BAJA SHAREHOLDERS NEED TRULY INDEPENDENT
SHAREHOLDER REPRESENTATION
At this critical moment of value creation and realization, the
new board has shown only a track record of self-interest that is
inconsistent with its fiduciary duty to shareholders. The risk of
value destruction is great - whether through ill-conceived or
self-interested transactions and financings, or through unwarranted
personal enrichment. Shareholders need to act now to protect
their investment.
Once elected, Mr. Stephen Lehner and Mr. Lorie Waisberg will
work with other directors to ensure that sound corporate governance
policies are adopted and adhered to in practice and serve
ALL Baja shareholders. Once elected,
Mr. Waisberg also commits to resigning one of his other
directorships and to limit his membership on board audit committees
as prescribed by the major proxy advisory firms.

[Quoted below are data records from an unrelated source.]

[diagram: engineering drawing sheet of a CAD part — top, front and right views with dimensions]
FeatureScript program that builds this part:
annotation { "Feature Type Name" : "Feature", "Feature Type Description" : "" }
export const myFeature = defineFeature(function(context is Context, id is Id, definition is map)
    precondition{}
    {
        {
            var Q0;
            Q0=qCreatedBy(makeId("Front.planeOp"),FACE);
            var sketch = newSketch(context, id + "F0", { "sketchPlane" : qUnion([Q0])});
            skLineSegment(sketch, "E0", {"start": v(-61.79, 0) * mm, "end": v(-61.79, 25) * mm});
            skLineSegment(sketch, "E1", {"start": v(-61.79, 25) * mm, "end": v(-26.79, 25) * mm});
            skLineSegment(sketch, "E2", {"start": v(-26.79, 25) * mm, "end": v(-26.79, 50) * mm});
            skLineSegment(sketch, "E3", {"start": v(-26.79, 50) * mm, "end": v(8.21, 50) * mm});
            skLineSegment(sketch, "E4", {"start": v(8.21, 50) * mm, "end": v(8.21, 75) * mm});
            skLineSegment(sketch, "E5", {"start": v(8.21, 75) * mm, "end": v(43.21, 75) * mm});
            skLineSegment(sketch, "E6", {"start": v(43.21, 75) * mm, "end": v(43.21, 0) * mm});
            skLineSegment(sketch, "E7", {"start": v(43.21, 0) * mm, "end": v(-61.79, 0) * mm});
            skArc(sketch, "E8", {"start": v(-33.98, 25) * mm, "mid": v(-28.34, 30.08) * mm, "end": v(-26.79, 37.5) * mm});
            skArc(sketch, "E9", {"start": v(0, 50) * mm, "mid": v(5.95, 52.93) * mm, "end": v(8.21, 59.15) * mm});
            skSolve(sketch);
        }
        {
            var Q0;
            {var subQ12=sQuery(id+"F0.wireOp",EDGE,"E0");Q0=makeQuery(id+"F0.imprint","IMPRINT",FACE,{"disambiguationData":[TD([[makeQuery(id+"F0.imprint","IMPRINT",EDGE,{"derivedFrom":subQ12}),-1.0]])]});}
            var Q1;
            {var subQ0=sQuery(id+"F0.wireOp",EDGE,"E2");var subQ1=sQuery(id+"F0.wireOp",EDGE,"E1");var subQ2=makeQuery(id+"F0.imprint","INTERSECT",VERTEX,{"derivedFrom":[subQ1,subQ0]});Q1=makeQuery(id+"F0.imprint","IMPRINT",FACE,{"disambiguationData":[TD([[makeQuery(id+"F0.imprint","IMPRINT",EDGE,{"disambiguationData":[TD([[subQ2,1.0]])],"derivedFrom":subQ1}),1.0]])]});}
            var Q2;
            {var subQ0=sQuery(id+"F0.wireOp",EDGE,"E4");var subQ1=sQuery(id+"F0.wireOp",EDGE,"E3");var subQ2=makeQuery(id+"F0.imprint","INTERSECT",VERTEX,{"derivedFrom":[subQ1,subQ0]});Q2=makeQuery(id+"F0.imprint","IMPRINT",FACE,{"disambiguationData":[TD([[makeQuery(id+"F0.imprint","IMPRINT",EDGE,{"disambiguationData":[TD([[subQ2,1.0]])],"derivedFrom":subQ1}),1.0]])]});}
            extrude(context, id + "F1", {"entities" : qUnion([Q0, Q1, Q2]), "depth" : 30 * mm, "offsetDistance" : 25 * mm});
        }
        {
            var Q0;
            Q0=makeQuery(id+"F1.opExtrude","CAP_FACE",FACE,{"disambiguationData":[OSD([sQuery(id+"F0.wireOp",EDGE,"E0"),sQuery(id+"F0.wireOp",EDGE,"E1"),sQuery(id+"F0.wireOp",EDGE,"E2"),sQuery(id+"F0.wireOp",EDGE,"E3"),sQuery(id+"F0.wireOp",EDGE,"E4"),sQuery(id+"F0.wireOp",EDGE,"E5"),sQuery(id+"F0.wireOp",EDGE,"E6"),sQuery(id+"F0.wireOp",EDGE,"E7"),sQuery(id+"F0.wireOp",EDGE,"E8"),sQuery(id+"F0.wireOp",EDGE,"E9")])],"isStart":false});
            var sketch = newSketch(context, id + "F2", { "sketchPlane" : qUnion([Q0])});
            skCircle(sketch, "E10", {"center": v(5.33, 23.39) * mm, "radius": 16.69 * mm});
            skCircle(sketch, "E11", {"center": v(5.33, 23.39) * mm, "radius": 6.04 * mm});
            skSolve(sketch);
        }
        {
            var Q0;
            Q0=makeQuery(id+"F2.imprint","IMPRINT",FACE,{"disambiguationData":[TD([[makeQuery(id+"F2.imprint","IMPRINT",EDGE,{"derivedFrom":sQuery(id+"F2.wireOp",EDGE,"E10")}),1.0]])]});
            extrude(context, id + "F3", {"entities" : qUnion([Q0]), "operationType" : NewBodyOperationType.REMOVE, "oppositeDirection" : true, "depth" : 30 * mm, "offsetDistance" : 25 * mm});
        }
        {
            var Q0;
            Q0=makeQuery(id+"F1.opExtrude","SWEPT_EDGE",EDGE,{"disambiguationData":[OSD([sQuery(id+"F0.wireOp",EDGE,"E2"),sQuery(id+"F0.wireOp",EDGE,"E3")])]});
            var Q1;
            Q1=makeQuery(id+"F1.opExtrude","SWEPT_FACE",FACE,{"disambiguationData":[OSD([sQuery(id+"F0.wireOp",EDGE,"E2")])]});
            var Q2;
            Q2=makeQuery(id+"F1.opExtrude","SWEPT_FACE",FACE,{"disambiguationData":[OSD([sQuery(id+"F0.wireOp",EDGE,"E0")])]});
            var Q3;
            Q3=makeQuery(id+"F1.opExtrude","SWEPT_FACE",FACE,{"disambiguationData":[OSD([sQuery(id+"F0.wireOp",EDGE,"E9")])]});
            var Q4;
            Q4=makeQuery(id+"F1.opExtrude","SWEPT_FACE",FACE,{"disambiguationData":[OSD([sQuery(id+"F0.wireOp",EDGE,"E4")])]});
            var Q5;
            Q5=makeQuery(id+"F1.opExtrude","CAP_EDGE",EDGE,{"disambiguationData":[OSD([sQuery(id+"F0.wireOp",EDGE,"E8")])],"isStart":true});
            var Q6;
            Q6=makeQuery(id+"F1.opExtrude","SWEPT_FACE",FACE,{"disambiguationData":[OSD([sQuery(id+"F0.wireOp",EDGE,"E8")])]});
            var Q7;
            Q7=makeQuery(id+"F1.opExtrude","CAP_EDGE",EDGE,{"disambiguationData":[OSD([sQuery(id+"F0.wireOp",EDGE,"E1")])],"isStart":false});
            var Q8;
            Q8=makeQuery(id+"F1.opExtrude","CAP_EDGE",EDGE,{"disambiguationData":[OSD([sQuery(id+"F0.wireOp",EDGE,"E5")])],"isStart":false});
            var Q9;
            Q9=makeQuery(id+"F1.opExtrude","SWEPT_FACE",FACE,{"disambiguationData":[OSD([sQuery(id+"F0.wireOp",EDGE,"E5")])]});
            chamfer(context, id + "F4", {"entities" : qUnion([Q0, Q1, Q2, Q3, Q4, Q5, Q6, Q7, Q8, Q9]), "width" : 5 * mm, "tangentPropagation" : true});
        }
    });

MOUNT KELLETT IS FIGHTING FOR THE OVERSIGHT
THIS BOARD DESPERATELY NEEDS
As previously stated, we are not looking to take over the
company, nor interrupt business operations at Baja. Mount Kellett
has never commenced a hostile transaction nor pursued a buyout of a
public company. In sharp contrast, we are doing all that we can to
make sure that Baja and the Boleo project stays on course as
planned, so that all shareholders can realize as much value as
possible.
To be very clear, contrary to Baja’s assertions, it is not
feasible for Mount Kellett to take over the company without a
shareholder vote. In addition, Mount Kellett has already
offered not to exceed 20% ownership, except in response to a
takeover bid by a third party. We also offered to stand down from
any action against the Baja board for two years, with the only
exception of Mount Kellett’s representatives resigning for issues
of governance that it believed should be brought to shareholders.
Don’t let Baja mislead you on the issues.

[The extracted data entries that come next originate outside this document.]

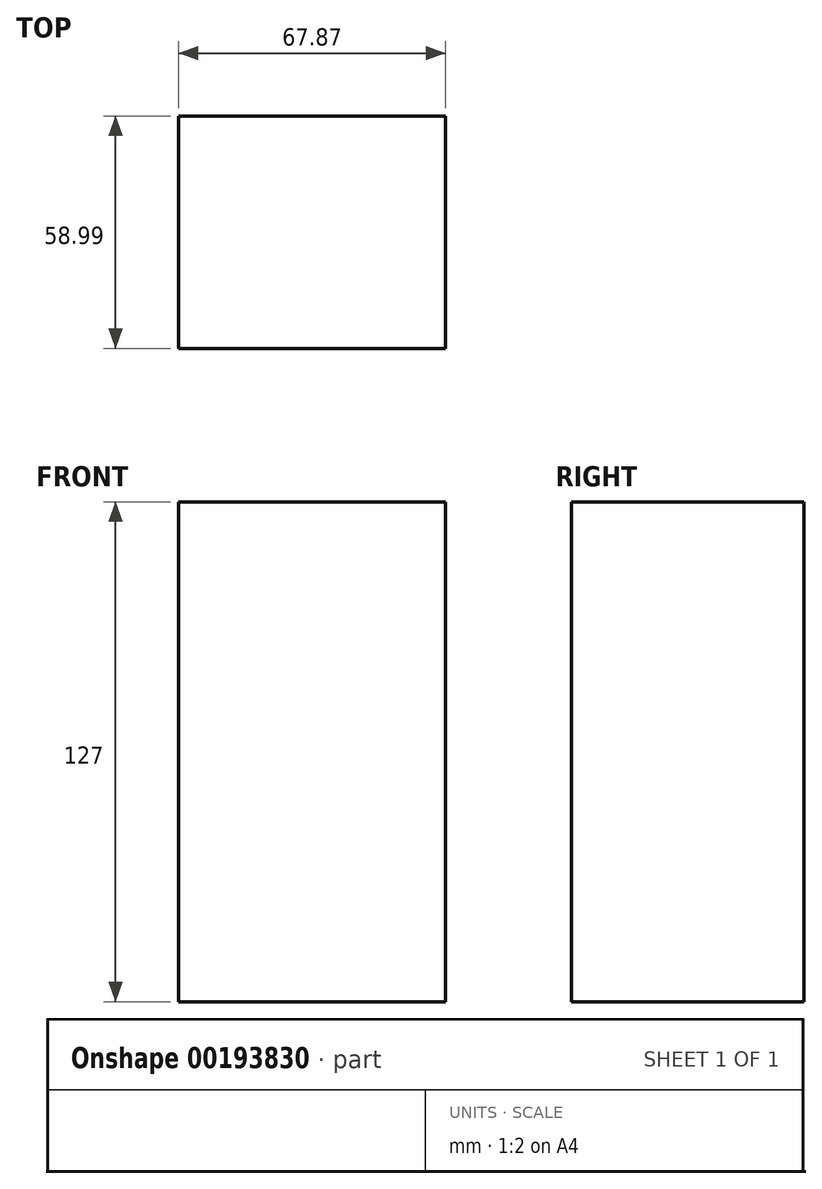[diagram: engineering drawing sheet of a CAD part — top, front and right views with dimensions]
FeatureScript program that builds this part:
annotation { "Feature Type Name" : "Feature", "Feature Type Description" : "" }
export const myFeature = defineFeature(function(context is Context, id is Id, definition is map)
    precondition{}
    {
        {
            var Q0;
            Q0=qCreatedBy(makeId("Top.planeOp"),FACE);
            var sketch = newSketch(context, id + "F1", { "sketchPlane" : qUnion([Q0])});
            skLineSegment(sketch, "E0.bottom", {"start": v(-31.52, 26.21) * mm, "end": v(36.35, 26.21) * mm});
            skLineSegment(sketch, "E0.top", {"start": v(-31.52, -32.78) * mm, "end": v(36.35, -32.78) * mm});
            skLineSegment(sketch, "E0.left", {"start": v(-31.52, 26.21) * mm, "end": v(-31.52, -32.78) * mm});
            skLineSegment(sketch, "E0.right", {"start": v(36.35, 26.21) * mm, "end": v(36.35, -32.78) * mm});
            skSolve(sketch);
        }
        {
            var Q0;
            Q0=makeQuery(id+"F1.imprint","IMPRINT",FACE,{"disambiguationData":[TD([[makeQuery(id+"F1.imprint","IMPRINT",EDGE,{"derivedFrom":sQuery(id+"F1.wireOp",EDGE,"E0.bottom")}),-1.0]])]});
            var sketch = newSketch(context, id + "F2", { "sketchPlane" : qUnion([Q0])});
            skSolve(sketch);
        }
        {
            var Q0;
            Q0=makeQuery(id+"F2.imprint","IMPRINT",FACE,{"disambiguationData":[TD([[makeQuery(id+"F2.imprint","IMPRINT",EDGE,{"derivedFrom":makeQuery(id+"F1.imprint","IMPRINT",EDGE,{"derivedFrom":sQuery(id+"F1.wireOp",EDGE,"E0.bottom")})}),-1.0]])]});
            var Q1;
            Q1=makeQuery(id+"F1.imprint","IMPRINT",FACE,{"disambiguationData":[TD([[makeQuery(id+"F1.imprint","IMPRINT",EDGE,{"derivedFrom":sQuery(id+"F1.wireOp",EDGE,"E0.bottom")}),-1.0]])]});
            extrude(context, id + "F3", {"entities" : qUnion([Q0, Q1]), "depth" : 127 * mm});
        }
    });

YOUR VOTE IS IMPORTANT - VOTE YOUR BLUE
PROXY CARD TODAY
We urge you to support independent shareholder representation.
Mount Kellett is seeking to elect two new independent shareholder
nominees to ensure the Baja board acts on behalf of all
shareholders and remains focused on creating shareholder value.

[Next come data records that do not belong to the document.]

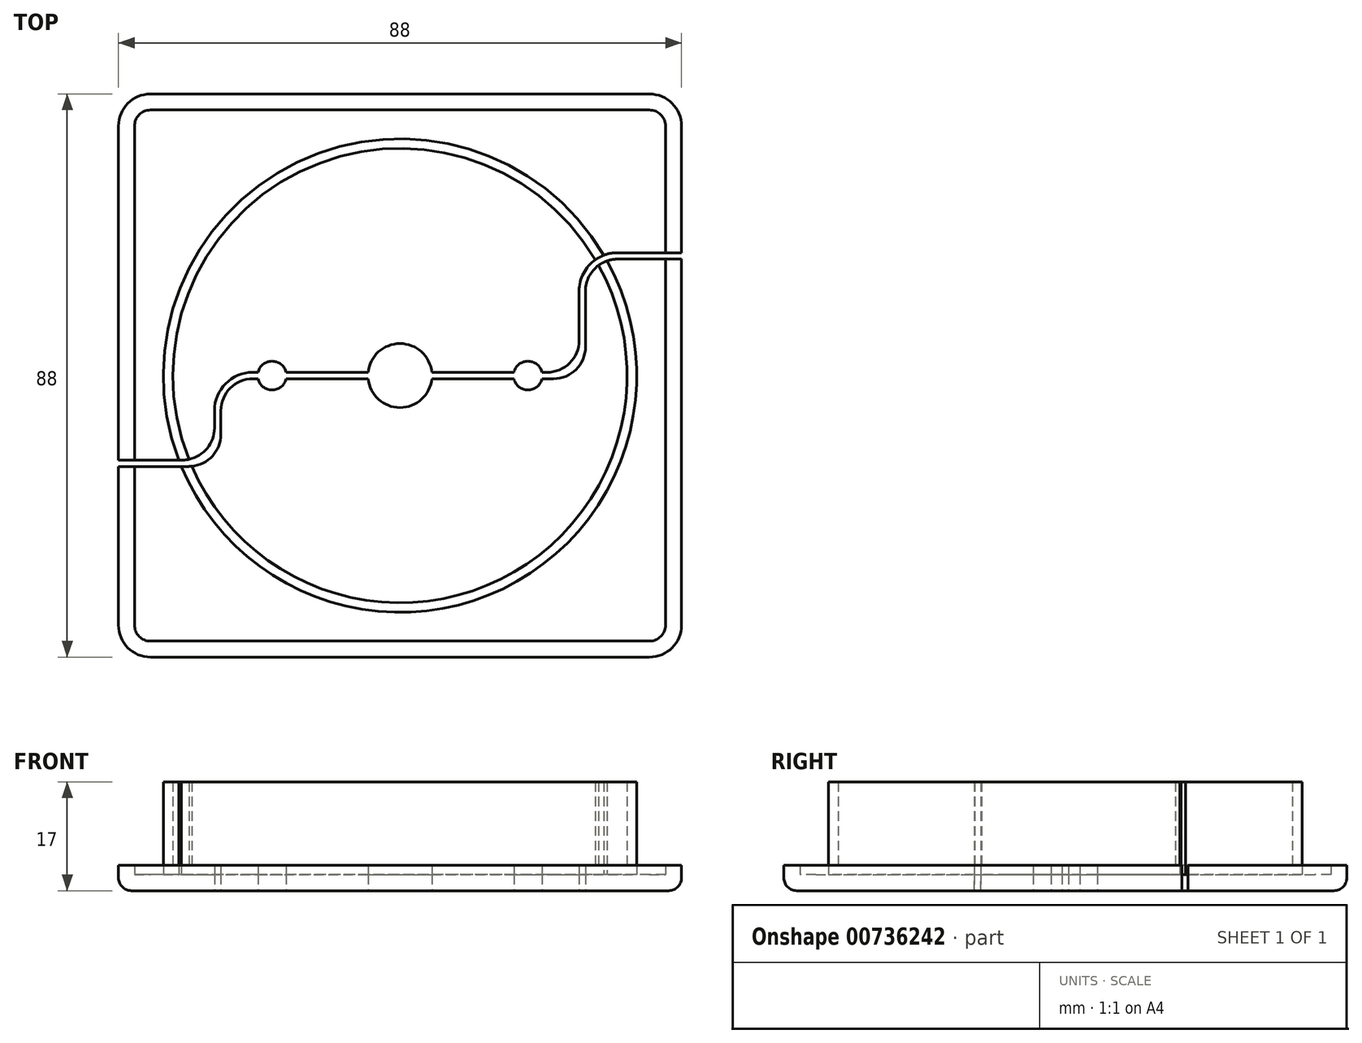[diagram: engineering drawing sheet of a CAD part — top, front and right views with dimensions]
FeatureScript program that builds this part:
annotation { "Feature Type Name" : "Feature", "Feature Type Description" : "" }
export const myFeature = defineFeature(function(context is Context, id is Id, definition is map)
    precondition{}
    {
        {
            var Q0;
            Q0=qCreatedBy(makeId("Top.planeOp"),FACE);
            var sketch = newSketch(context, id + "F0", { "sketchPlane" : qUnion([Q0])});
            skPoint(sketch, "E0.middle", {"position": v(0, 0) * mm});
            skLineSegment(sketch, "E1.bottom", {"start": v(39, -44) * mm, "end": v(-39, -44) * mm});
            skLineSegment(sketch, "E1.top", {"start": v(39, 44) * mm, "end": v(-39, 44) * mm});
            skLineSegment(sketch, "E1.left", {"start": v(44, -39) * mm, "end": v(44, 39) * mm});
            skLineSegment(sketch, "E1.right", {"start": v(-44, -39) * mm, "end": v(-44, 39) * mm});
            skPoint(sketch, "E2.visualSharp", {"position": v(-44, 44) * mm});
            skArc(sketch, "E2.filletArc", {"start": v(-39, 44) * mm, "mid": v(-42.54, 42.54) * mm, "end": v(-44, 39) * mm});
            skPoint(sketch, "E3.visualSharp", {"position": v(44, 44) * mm});
            skArc(sketch, "E3.filletArc", {"start": v(44, 39) * mm, "mid": v(42.54, 42.54) * mm, "end": v(39, 44) * mm});
            skPoint(sketch, "E4.visualSharp", {"position": v(44, -44) * mm});
            skArc(sketch, "E4.filletArc", {"start": v(39, -44) * mm, "mid": v(42.54, -42.54) * mm, "end": v(44, -39) * mm});
            skPoint(sketch, "E5.visualSharp", {"position": v(-44, -44) * mm});
            skArc(sketch, "E5.filletArc", {"start": v(-44, -39) * mm, "mid": v(-42.54, -42.54) * mm, "end": v(-39, -44) * mm});
            skSolve(sketch);
        }
        {
            var Q0;
            Q0=makeQuery(id+"F0.imprint","IMPRINT",FACE,{"disambiguationData":[TD([[makeQuery(id+"F0.imprint","IMPRINT",EDGE,{"derivedFrom":sQuery(id+"F0.wireOp",EDGE,"E1.bottom")}),-1.0]])]});
            extrude(context, id + "F1", {"entities" : qUnion([Q0]), "depth" : 4 * mm, "offsetDistance" : 25 * mm});
        }
        {
            var Q0;
            Q0=makeQuery(id+"F1.opExtrude","CAP_FACE",FACE,{"disambiguationData":[OSD([sQuery(id+"F0.wireOp",EDGE,"E1.bottom"),sQuery(id+"F0.wireOp",EDGE,"E1.top"),sQuery(id+"F0.wireOp",EDGE,"E1.left"),sQuery(id+"F0.wireOp",EDGE,"E1.right"),sQuery(id+"F0.wireOp",EDGE,"E2.filletArc"),sQuery(id+"F0.wireOp",EDGE,"E3.filletArc"),sQuery(id+"F0.wireOp",EDGE,"E4.filletArc"),sQuery(id+"F0.wireOp",EDGE,"E5.filletArc")])],"isStart":false});
            shell(context, id + "F2", {"entities" : qUnion([Q0]), "thickness" : 2.5 * mm});
        }
        {
            var Q0;
            Q0=makeQuery(id+"F2.opShell","OFFSET_FACE",FACE,{"disambiguationData":[OSD([sQuery(id+"F0.wireOp",EDGE,"E1.bottom"),sQuery(id+"F0.wireOp",EDGE,"E1.top"),sQuery(id+"F0.wireOp",EDGE,"E1.left"),sQuery(id+"F0.wireOp",EDGE,"E1.right"),sQuery(id+"F0.wireOp",EDGE,"E2.filletArc"),sQuery(id+"F0.wireOp",EDGE,"E3.filletArc"),sQuery(id+"F0.wireOp",EDGE,"E4.filletArc"),sQuery(id+"F0.wireOp",EDGE,"E5.filletArc")])]});
            var sketch = newSketch(context, id + "F3", { "sketchPlane" : qUnion([Q0])});
            skCircle(sketch, "E6", {"center": v(0, 0) * mm, "radius": 37 * mm});
            skSolve(sketch);
        }
        {
            var Q0;
            Q0=makeQuery(id+"F3.imprint","IMPRINT",FACE,{"disambiguationData":[TD([[makeQuery(id+"F3.imprint","IMPRINT",EDGE,{"derivedFrom":sQuery(id+"F3.wireOp",EDGE,"E6")}),1.0]])]});
            var Q1;
            Q1=sQuery(id+"F3.wireOp",EDGE,"E6");
            extrude(context, id + "F4", {"entities" : qUnion([Q0]), "surfaceEntities" : qUnion([Q1]), "depth" : 14.5 * mm, "offsetDistance" : 25 * mm});
        }
        {
            var Q0;
            Q0=makeQuery(id+"F4.opExtrude","CAP_FACE",FACE,{"disambiguationData":[OSD([sQuery(id+"F3.wireOp",EDGE,"E6")])],"isStart":false});
            shell(context, id + "F5", {"entities" : qUnion([Q0]), "thickness" : 1.5 * mm});
        }
        {
            var Q0;
            Q0=makeQuery(id+"F1.opExtrude","CAP_FACE",FACE,{"disambiguationData":[OSD([sQuery(id+"F0.wireOp",EDGE,"E1.bottom"),sQuery(id+"F0.wireOp",EDGE,"E1.top"),sQuery(id+"F0.wireOp",EDGE,"E1.left"),sQuery(id+"F0.wireOp",EDGE,"E1.right"),sQuery(id+"F0.wireOp",EDGE,"E2.filletArc"),sQuery(id+"F0.wireOp",EDGE,"E3.filletArc"),sQuery(id+"F0.wireOp",EDGE,"E4.filletArc"),sQuery(id+"F0.wireOp",EDGE,"E5.filletArc")])],"isStart":true});
            var sketch = newSketch(context, id + "F6", { "sketchPlane" : qUnion([Q0])});
            skCircle(sketch, "E7", {"center": v(0, 0) * mm, "radius": 5 * mm});
            skCircle(sketch, "E8", {"center": v(20, 0) * mm, "radius": 2.25 * mm});
            skCircle(sketch, "E9.MirrorC", {"center": v(-20, 0) * mm, "radius": 2.25 * mm});
            skSolve(sketch);
        }
        {
            var Q0;
            Q0 = qSketchRegion(id + "F6", true);
            extrude(context, id + "F7", {"entities" : qUnion([Q0]), "operationType" : NewBodyOperationType.REMOVE, "endBound" : BoundingType.THROUGH_ALL, "oppositeDirection" : true, "depth" : 25 * mm, "offsetDistance" : 25 * mm});
        }
        {
            var Q0;
            Q0=makeQuery(id+"F1.opExtrude","CAP_FACE",FACE,{"disambiguationData":[OSD([sQuery(id+"F0.wireOp",EDGE,"E1.bottom"),sQuery(id+"F0.wireOp",EDGE,"E1.top"),sQuery(id+"F0.wireOp",EDGE,"E1.left"),sQuery(id+"F0.wireOp",EDGE,"E1.right"),sQuery(id+"F0.wireOp",EDGE,"E2.filletArc"),sQuery(id+"F0.wireOp",EDGE,"E3.filletArc"),sQuery(id+"F0.wireOp",EDGE,"E4.filletArc"),sQuery(id+"F0.wireOp",EDGE,"E5.filletArc")])],"isStart":true});
            var sketch = newSketch(context, id + "F8", { "sketchPlane" : qUnion([Q0])});
            skPoint(sketch, "E10", {"position": v(0, 0) * mm});
            skLineSegment(sketch, "E11.0", {"start": v(34, -18.2) * mm, "end": v(50.26, -18.2) * mm});
            skLineSegment(sketch, "E11.1", {"start": v(-44, 14.2) * mm, "end": v(-33, 14.2) * mm});
            skLineSegment(sketch, "E11.2", {"start": v(-28, 9.2) * mm, "end": v(-28, 5.5) * mm});
            skLineSegment(sketch, "E11.3", {"start": v(-23, 0.5) * mm, "end": v(24, 0.5) * mm});
            skLineSegment(sketch, "E11.4", {"start": v(29, -4.5) * mm, "end": v(29, -13.2) * mm});
            skPoint(sketch, "E12.orphan", {"position": v(-27.24, 0) * mm});
            skPoint(sketch, "E13.start.orphan", {"position": v(27.24, 0) * mm});
            skLineSegment(sketch, "E14.0", {"start": v(34, -19.2) * mm, "end": v(50.26, -19.2) * mm});
            skLineSegment(sketch, "E14.1", {"start": v(-44, 13.2) * mm, "end": v(-34, 13.2) * mm});
            skLineSegment(sketch, "E14.2", {"start": v(-29, 8.2) * mm, "end": v(-29, 5.5) * mm});
            skLineSegment(sketch, "E14.3", {"start": v(-23, -0.5) * mm, "end": v(23, -0.5) * mm});
            skLineSegment(sketch, "E14.4", {"start": v(28, -5.5) * mm, "end": v(28, -13.2) * mm});
            skLineSegment(sketch, "E15", {"start": v(-44, 14.2) * mm, "end": v(-44, 13.2) * mm});
            skLineSegment(sketch, "E16", {"start": v(50.26, -18.2) * mm, "end": v(50.26, -19.2) * mm});
            skPoint(sketch, "E17.visualSharp", {"position": v(-29, 13.2) * mm});
            skArc(sketch, "E17.filletArc", {"start": v(-29, 8.2) * mm, "mid": v(-30.46, 11.74) * mm, "end": v(-34, 13.2) * mm});
            skPoint(sketch, "E18.visualSharp", {"position": v(-29, -0.5) * mm});
            skArc(sketch, "E18.filletArc", {"start": v(-29, 5.5) * mm, "mid": v(-27.24, 1.26) * mm, "end": v(-23, -0.5) * mm});
            skPoint(sketch, "E19.visualSharp", {"position": v(-28, 14.2) * mm});
            skArc(sketch, "E19.filletArc", {"start": v(-28, 9.2) * mm, "mid": v(-29.46, 12.74) * mm, "end": v(-33, 14.2) * mm});
            skPoint(sketch, "E20.visualSharp", {"position": v(-28, 0.5) * mm});
            skArc(sketch, "E20.filletArc", {"start": v(-28, 5.5) * mm, "mid": v(-26.54, 1.96) * mm, "end": v(-23, 0.5) * mm});
            skPoint(sketch, "E21.visualSharp", {"position": v(28, -0.5) * mm});
            skArc(sketch, "E21.filletArc", {"start": v(28, -5.5) * mm, "mid": v(26.54, -1.96) * mm, "end": v(23, -0.5) * mm});
            skPoint(sketch, "E22.visualSharp", {"position": v(28, -19.2) * mm});
            skArc(sketch, "E22.filletArc", {"start": v(28, -13.2) * mm, "mid": v(29.76, -17.44) * mm, "end": v(34, -19.2) * mm});
            skPoint(sketch, "E23.visualSharp", {"position": v(29, 0.5) * mm});
            skArc(sketch, "E23.filletArc", {"start": v(29, -4.5) * mm, "mid": v(27.54, -0.96) * mm, "end": v(24, 0.5) * mm});
            skPoint(sketch, "E24.visualSharp", {"position": v(29, -18.2) * mm});
            skArc(sketch, "E24.filletArc", {"start": v(29, -13.2) * mm, "mid": v(30.46, -16.74) * mm, "end": v(34, -18.2) * mm});
            skSolve(sketch);
        }
        {
            var Q0;
            Q0 = qSketchRegion(id + "F8", true);
            extrude(context, id + "F9", {"entities" : qUnion([Q0]), "operationType" : NewBodyOperationType.REMOVE, "endBound" : BoundingType.THROUGH_ALL, "oppositeDirection" : true, "depth" : 25 * mm, "offsetDistance" : 25 * mm});
        }
        {
            var Q0;
            Q0=makeQuery(id+"F1.opExtrude","CAP_EDGE",EDGE,{"disambiguationData":[OSD([sQuery(id+"F0.wireOp",EDGE,"E1.bottom")])],"isStart":true});
            var Q1;
            {var subQ0=sQuery(id+"F0.wireOp",EDGE,"E2.filletArc");var subQ1=sQuery(id+"F0.wireOp",EDGE,"E1.right");Q1=makeQuery(id+"F9.boolean.opBoolean","SPLIT",EDGE,{"disambiguationData":[TD([makeQuery(id+"F1.opExtrude","SWEPT_FACE",FACE,{"disambiguationData":[OSD([subQ0])]})])],"derivedFrom":makeQuery(id+"F1.opExtrude","CAP_EDGE",EDGE,{"disambiguationData":[OSD([subQ1])],"isStart":true})});}
            fillet(context, id + "F10", {"entities" : qUnion([Q0, Q1]), "radius" : 2 * mm, "tangentPropagation" : true, "allowEdgeOverflow" : false});
        }
    });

Please sign, date and return the enclosed BLUE proxy in advance of the proxy voting
deadline of March 30, 2012 at 7:00 am (Vancouver Time).
No matter how many shares you own, your vote is very important.
If you have any questions and/or need assistance in voting your
shares, please call Kingsdale Shareholder Services at
1-888-518-1562 or 1-416-867-2272 (collect calls accepted). For more
information please visit www.ShareholdersForBaja.com.
We thank you for your consideration and look forward to your
support in working to protect the investments and interests of all
Baja shareholders.
Sincerely,
/s/ Jonathan Fiorello Chief Operating Officer Mount Kellett Capital
Management LP
About Mount Kellett Capital Management LP
Mount Kellett is a multi-strategy private investment firm
focused on global value, special situations and opportunistic
investing. The firm has approximately 100 employees with offices in
New York, Hong Kong, London, and Mumbai. The firm currently has in
excess of $6 billion in assets under management.